Exercise details
What's needed is the listing below, repeated word for word with no pictures.

Provided material
• • •
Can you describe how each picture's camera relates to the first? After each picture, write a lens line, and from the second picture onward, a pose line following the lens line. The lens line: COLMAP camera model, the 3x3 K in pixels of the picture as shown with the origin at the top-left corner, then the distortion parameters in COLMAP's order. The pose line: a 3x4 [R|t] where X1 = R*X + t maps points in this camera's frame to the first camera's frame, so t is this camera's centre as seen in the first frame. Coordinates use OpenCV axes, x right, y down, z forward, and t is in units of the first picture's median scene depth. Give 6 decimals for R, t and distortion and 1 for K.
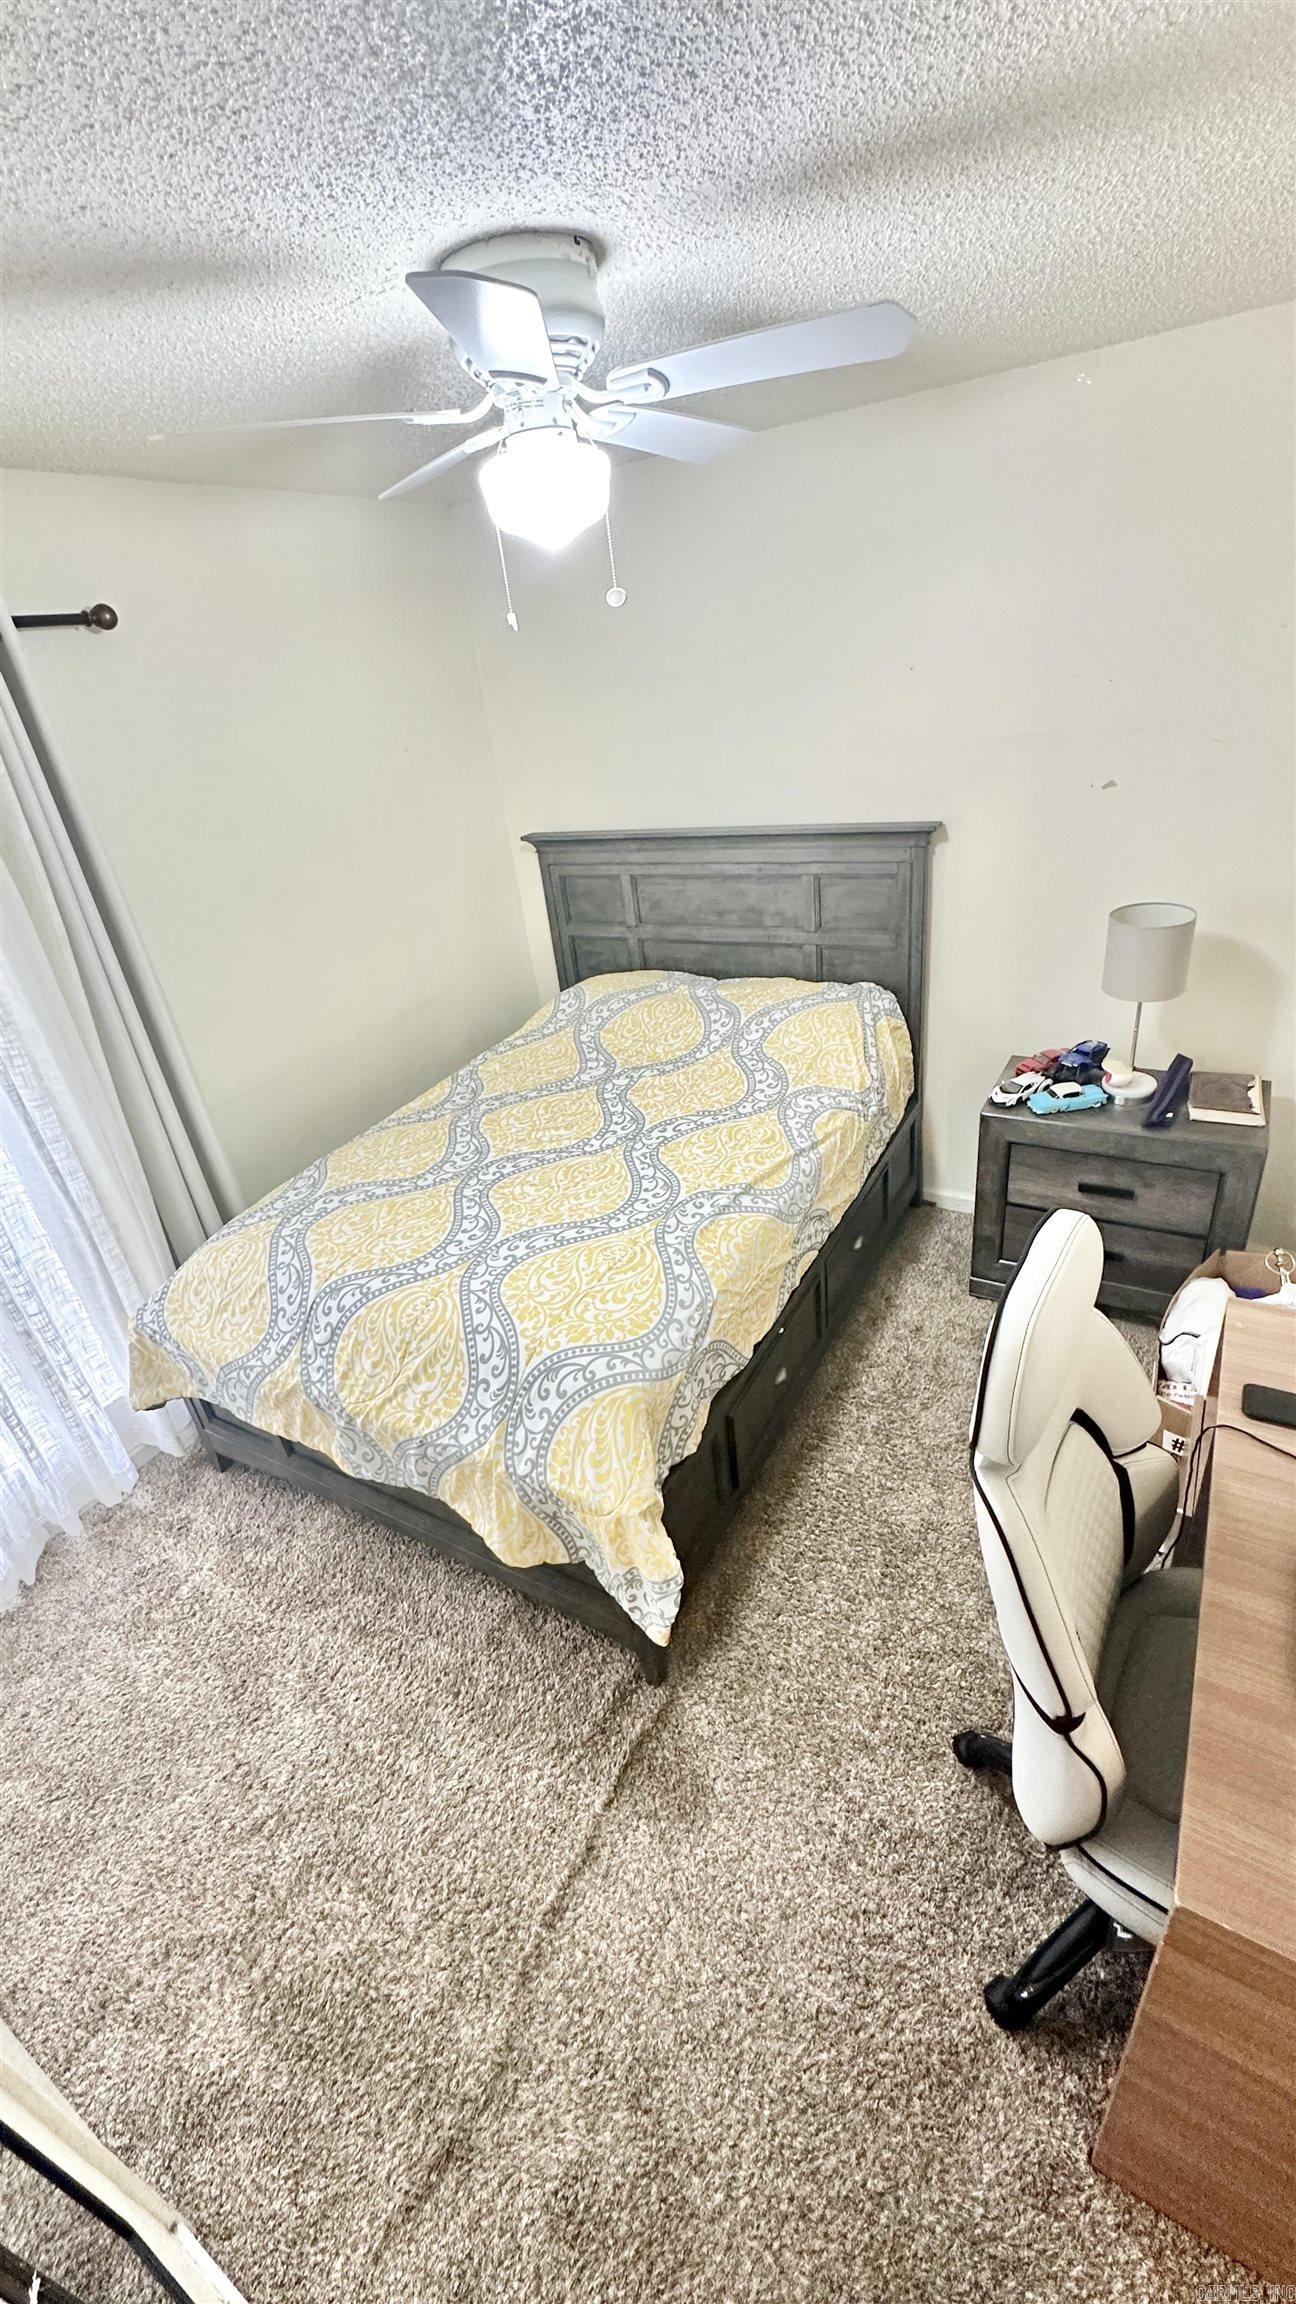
lens RADIAL K [[918.4, 0, 648.8], [0, 918.4, 1153.2], [0, 0, 1]] dist [-0.003757, 0.000761]
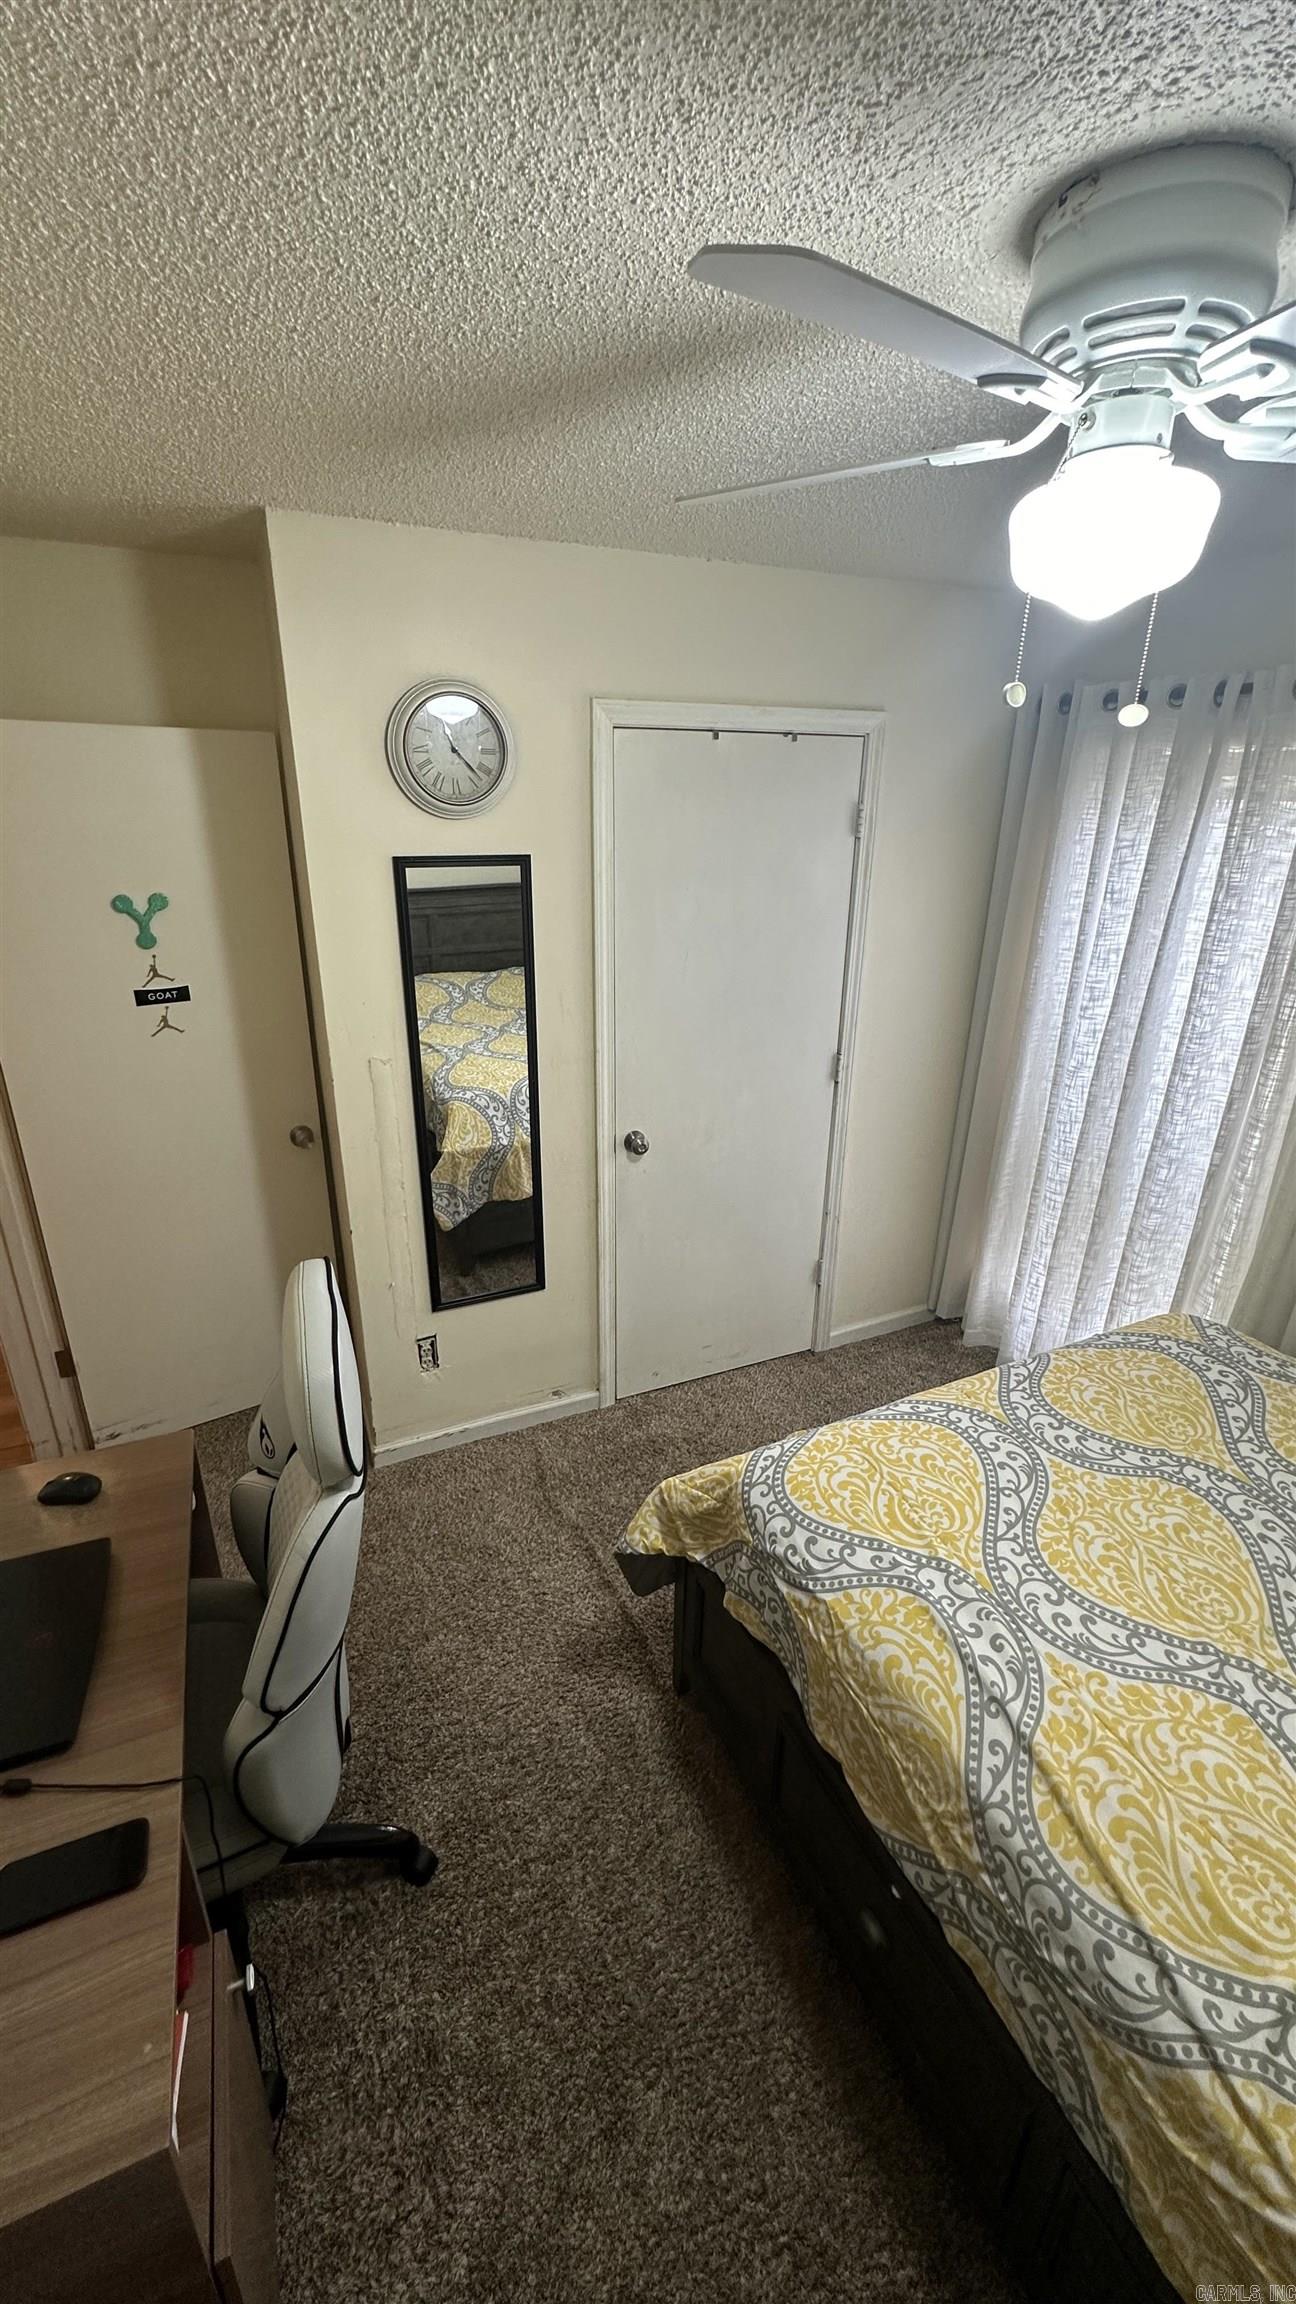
lens RADIAL K [[918.4, 0, 645.3], [0, 918.4, 1150.9], [0, 0, 1]] dist [-0.003757, 0.000761]
pose [[-0.587419, 0.391138, -0.708484, 0.493437], [-0.341513, 0.673871, 0.655184, -0.480567], [0.733694, 0.626825, -0.262266, 0.785205]]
• • •
Answer box
Can you describe how each picture's camera relates to the first? After each picture, write a lens line, and from the second picture onward, a pose line following the lens line. The lens line: COLMAP camera model, the 3x3 K in pixels of the picture as shown with the origin at the top-left corner, then the distortion parameters in COLMAP's order. The pose line: a 3x4 [R|t] where X1 = R*X + t maps points in this camera's frame to the first camera's frame, so t is this camera's centre as seen in the first frame. Coordinates use OpenCV axes, x right, y down, z forward, and t is in units of the first picture's median scene depth. Give 6 decimals for R, t and distortion and 1 for K.
lens RADIAL K [[918.4, 0, 648.8], [0, 918.4, 1153.2], [0, 0, 1]] dist [-0.003757, 0.000761]
lens RADIAL K [[918.4, 0, 645.3], [0, 918.4, 1150.9], [0, 0, 1]] dist [-0.003757, 0.000761]
pose [[-0.587419, 0.391138, -0.708484, 0.493437], [-0.341513, 0.673871, 0.655184, -0.480567], [0.733694, 0.626825, -0.262266, 0.785205]]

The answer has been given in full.